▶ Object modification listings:
========================
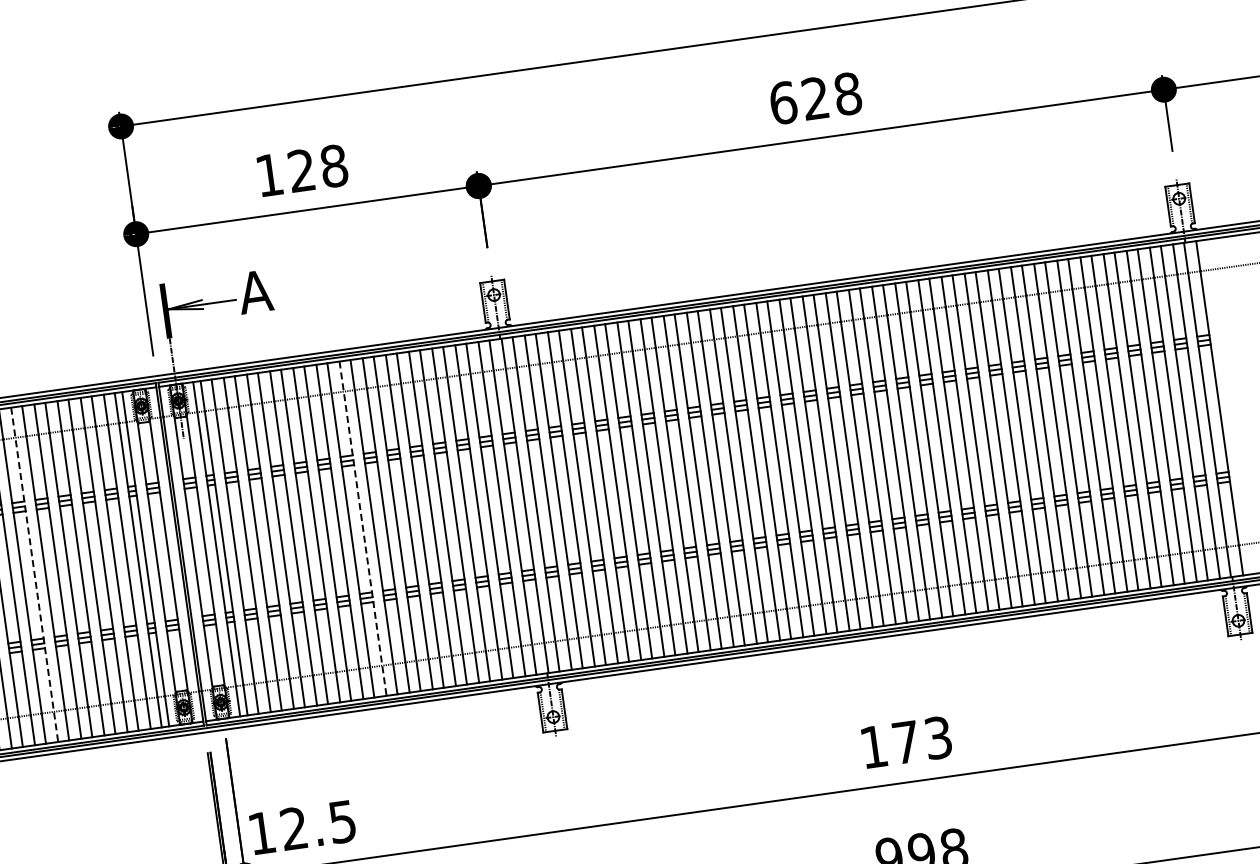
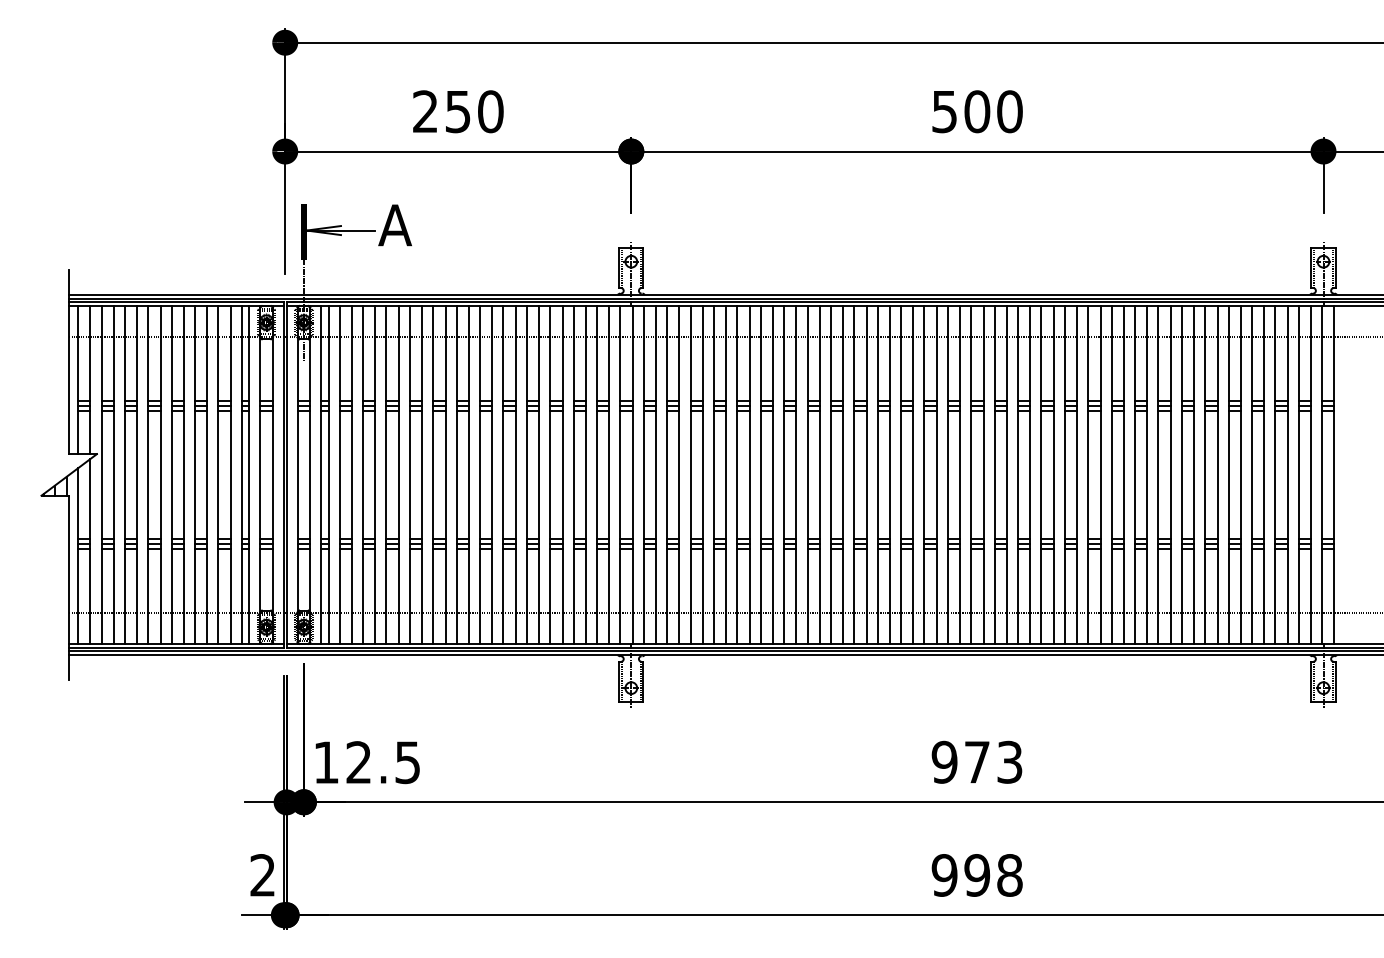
text: (815, 98) -> (977, 111), 628 -> 500
text: (302, 170) -> (458, 111), 128 -> 250
line: (362, 528) -> (468, 474), dashed -> solid
line: (34, 574) -> (137, 474), dashed -> solid
text: (873, 746) -> (944, 761), 173 -> 973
========================
▶ WORK REQUIRED:
Only output the lines from the one with "line: (34, 574)" through the end of the entries above, exactly as they are.

▶ TASK ANSWER:
line: (34, 574) -> (137, 474), dashed -> solid
text: (873, 746) -> (944, 761), 173 -> 973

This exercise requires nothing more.